Last month conservative-turning-moderate Southern Baptist Wade Burleson, pastor in Oklahoma, spoke of his newfound acceptance of women as full partners in ministry. This month, the moderate-turning-conservative Baptist General Convention of Texas retreated from open organizational support of women as full partners in ministry. Meanwhile, a Barna survey indicates that 10% of churches in the United States now have women senior pastors.
While the number of senior women pastors in Baptist churches is far fewer than in many other denominations, the numbers are growing.
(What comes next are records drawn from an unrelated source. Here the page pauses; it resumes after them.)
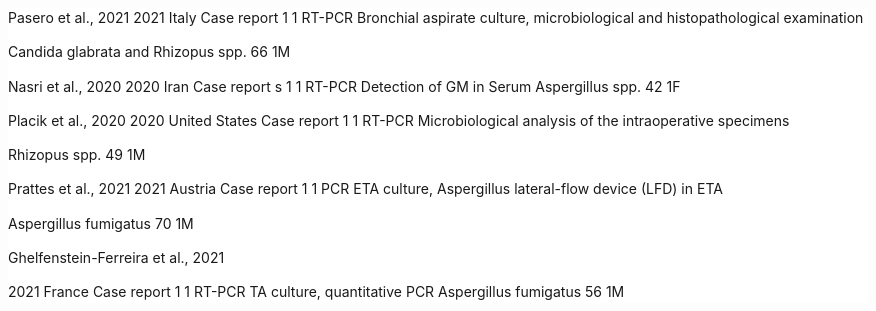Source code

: Pasero et al., 2021 
2021 
Italy 
Case report 
1 
1 
RT-PCR 
Bronchial aspirate culture, microbiological and 
histopathological examination 

Candida glabrata and Rhizopus spp. 
66 1M 

Nasri et al., 2020 
2020 
Iran 
Case report s 
1 
1 
RT-PCR 
Detection of GM in Serum 
Aspergillus spp. 
42 1F 

Placik et al., 2020 
2020 
United States Case report 
1 
1 
RT-PCR 
Microbiological analysis of the intraoperative 
specimens 

Rhizopus spp. 
49 1M 

Prattes et al., 2021 
2021 
Austria 
Case report 
1 
1 
PCR 
ETA culture, Aspergillus lateral-flow device (LFD) in 
ETA 

Aspergillus fumigatus 
70 1M 

Ghelfenstein-Ferreira 
et al., 2021 

2021 
France 
Case report 
1 
1 
RT-PCR 
TA culture, quantitative PCR 
Aspergillus fumigatus 
56 1M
Baptist Women in Ministry (BWIM), founded in 1983 "to be change-agents… to empower women to hear God’s call and to have the courage to respond… to bless the ministries of all women… to encourage churches to enter into dialogue and to listen for the discerning voice of God who calls both men and women," serves as a regional, southern barometer for Baptist women in ministry. (Many American Baptist congregations have long accepted women in ministry.)
Earlier this year, BWIM hired Pamela Durso as its first full-time director in six years. BWIM is in better financial and organizational shape than ever, at a time when the numbers of Baptist women in ministry in the South are steadily growing, with the exception of Texas. Whereas Texas Baptists in the past have stood at the forefront of some Baptist trends - including early resistance to fundamentalism in the 1980s and 1990s - prophetic voices in Texas Baptist life in recent years have been increasingly muted by ascendant fundamentalists and internal controversies within the BGCT. Church historian Rosalie Beck suggests that full support of women in ministry has been historically sacrificed in order to broker peace among Texas Baptists, who as a whole lean more to the right than left (moderate Texas Baptists tend to be more conservative than moderate Baptists in other states).
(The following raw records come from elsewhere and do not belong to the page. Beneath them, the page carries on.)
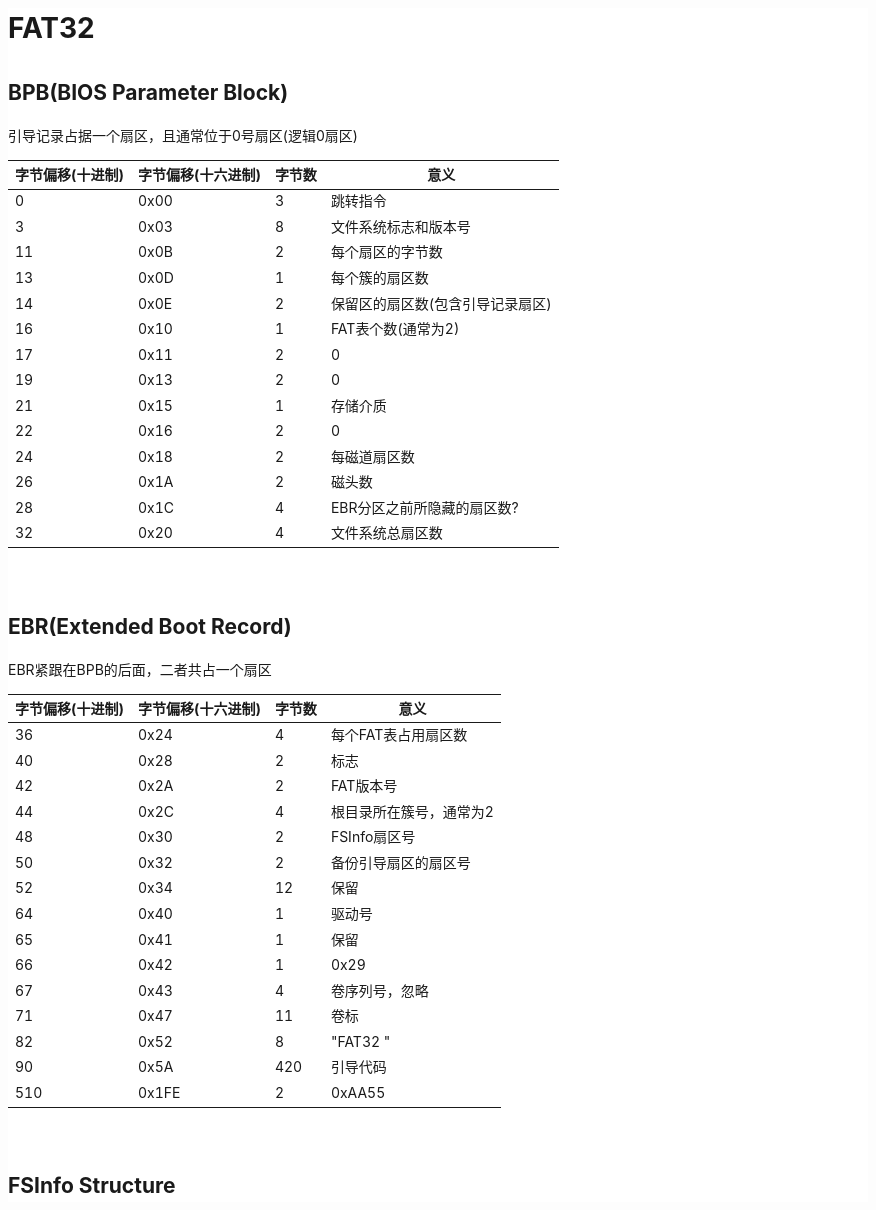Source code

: # FAT32

## BPB(BIOS Parameter Block)

引导记录占据一个扇区，且通常位于0号扇区(逻辑0扇区)

字节偏移(十进制)|字节偏移(十六进制)|字节数|意义
-|-|-|-
0|0x00|3|跳转指令
3|0x03|8|文件系统标志和版本号
11|0x0B|2|每个扇区的字节数
13|0x0D|1|每个簇的扇区数
14|0x0E|2|保留区的扇区数(包含引导记录扇区)
16|0x10|1|FAT表个数(通常为2)
17|0x11|2|0
19|0x13|2|0
21|0x15|1|存储介质
22|0x16|2|0
24|0x18|2|每磁道扇区数
26|0x1A|2|磁头数
28|0x1C|4|EBR分区之前所隐藏的扇区数?
32|0x20|4|文件系统总扇区数

<br/>


## EBR(Extended Boot Record)

EBR紧跟在BPB的后面，二者共占一个扇区

字节偏移(十进制)|字节偏移(十六进制)|字节数|意义
-|-|-|-
36|0x24|4|每个FAT表占用扇区数
40|0x28|2|标志
42|0x2A|2|FAT版本号
44|0x2C|4|根目录所在簇号，通常为2
48|0x30|2|FSInfo扇区号
50|0x32|2|备份引导扇区的扇区号
52|0x34|12|保留
64|0x40|1|驱动号
65|0x41|1|保留
66|0x42|1|0x29
67|0x43|4|卷序列号，忽略
71|0x47|11|卷标
82|0x52|8|"FAT32 "
90|0x5A|420|引导代码
510|0x1FE|2|0xAA55

<br/>

## FSInfo Structure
At this point in the modern saga of Baptists in the South, it is quite apparent that even moderate Baptist statewide organizations (whether traditional conventions or more recently-formed state CBF organizations), grappling with a wide diversity of views among the local congregations from whence their support comes, are not in a position to fully exercise the freedom of conscience that is the historical hallmark of Baptists. While an inherent conservative bias in Texas Baptist life disallows full support of women in ministry, emotional attachments to SBC mission agencies on the part of many older members of openly moderate congregations prevent many churches in the southeastern states from aligning solely with CBF. In addition, the modern Baptist confusion over the historical Baptist positions of full religious liberty and separation of church and state poses an ongoing challenge. In short, traditional and moderate state Baptist organizations are often pushed or pulled down a path of political and/or pragmatic reality that results in incremental changes, or in some cases little change at all.
The sometimes-slow change taking place at the state level means that specific advocacy-focused moderate, independent Baptist organizations, such as Baptist Women in Ministry, are vital to the shaping of contemporary Baptist thought and life.